Blend or pulse your fresh peaches in a food processor until you get a smooth puree. You're looking for about 1 cup total — don't overthink it. If your peaches are super juicy, strain out some liquid so the mixture isn't watery.
Pour the heavy whipping cream into a large bowl and whip on medium-high speed for 2-3 minutes until stiff peaks form. Trust me on this — don't skip the whipping step or you'll end up with a frozen puddle instead of creamy no churn peach ice cream.
In a separate bowl, combine your sweetened condensed milk, peach puree, lemon juice, vanilla bean seeds, and salt. Stir until everything's completely mixed together and the vanilla seeds are distributed throughout.
Gently fold the peach mixture into the whipped cream using a rubber spatula. Work slowly and carefully — I made the mistake of stirring aggressively once and deflated all my whipped cream into sad, dense clumps.
Pour the mixture into a freezer-safe container and smooth the top. Scatter your diced fresh peaches, chopped pistachios, orange zest, and drizzle of melted butter across the top, then swirl them in lightly with a knife.

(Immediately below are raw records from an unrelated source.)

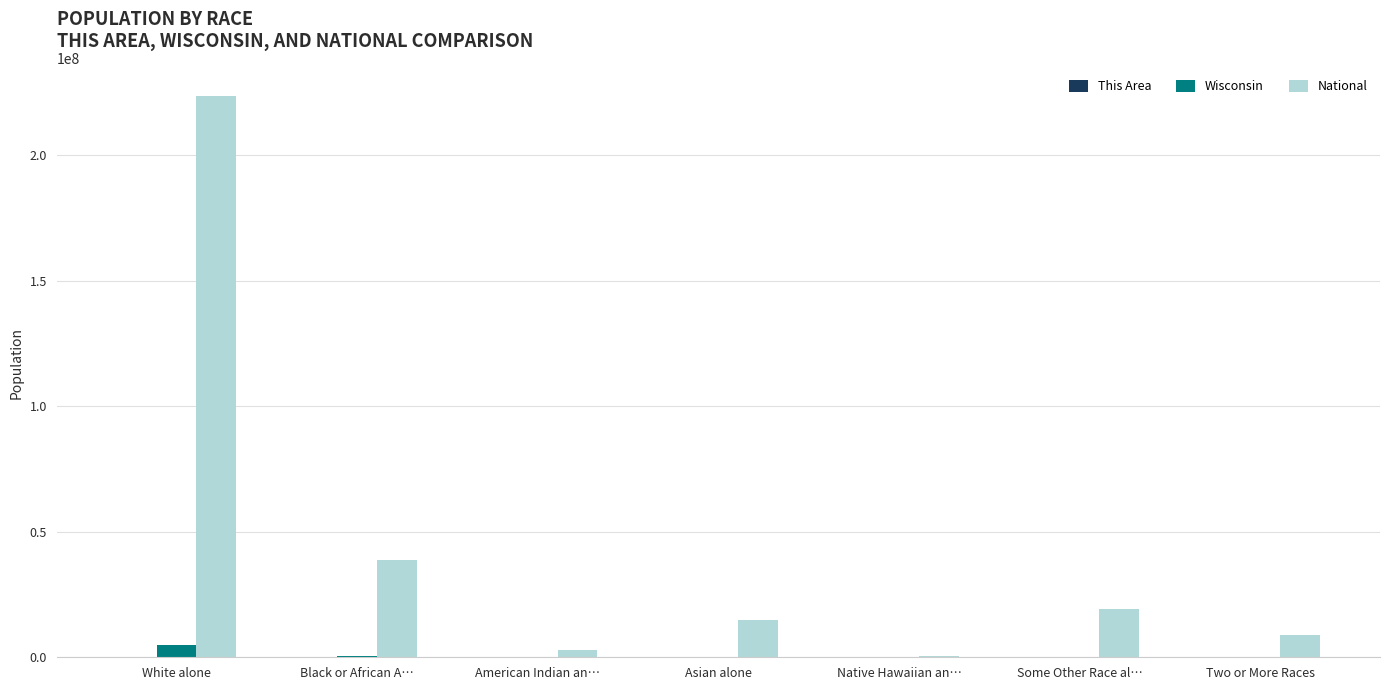

Which category has the highest value in the Wisconsin series?

White alone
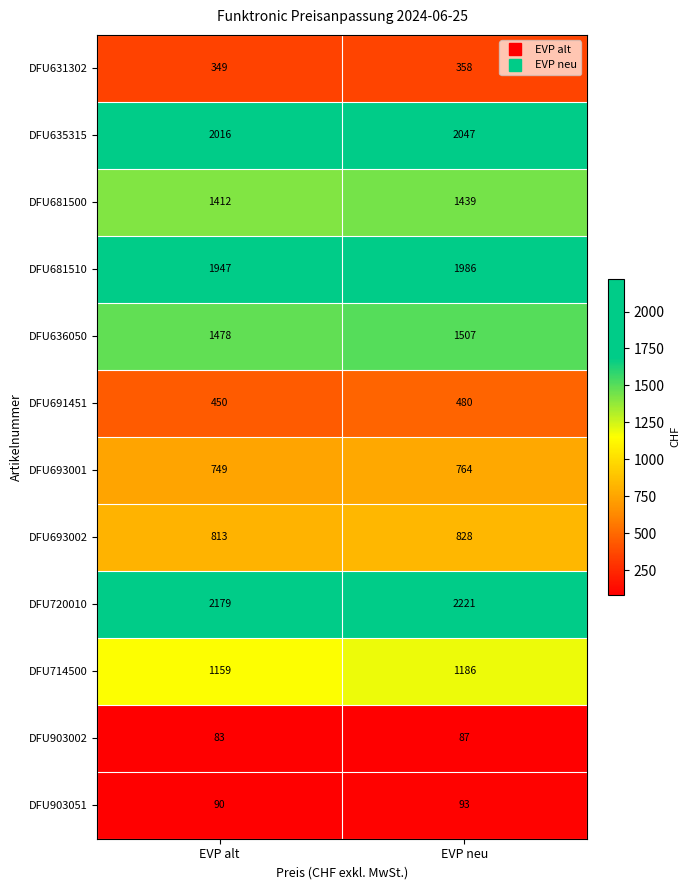

Rank the series at EVP alt from lowest to highest value.

DFU903002, DFU903051, DFU631302, DFU691451, DFU693001, DFU693002, DFU714500, DFU681500, DFU636050, DFU681510, DFU635315, DFU720010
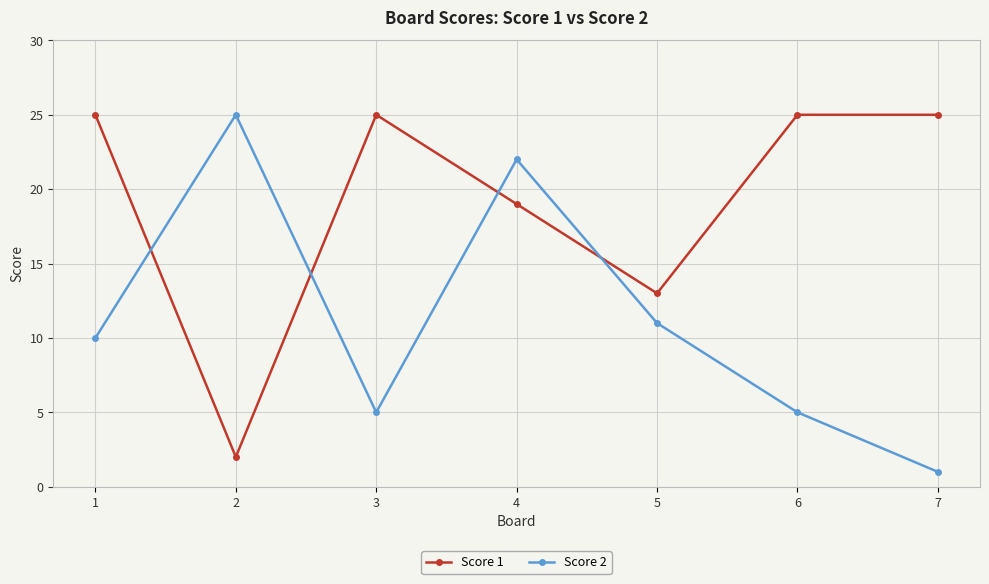

Which category has the lowest value in the Score 2 series?

7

Cover with plastic wrap or a tight-fitting lid, then freeze for at least 6 hours — overnight is honestly better. The longer it sits, the more the flavors develop and blend together.
Scoop and serve straight from the freezer — if it's too hard, let it sit on the counter for 3-5 minutes first. Save this recipe for your next gathering because everyone's always impressed by homemade frozen desserts.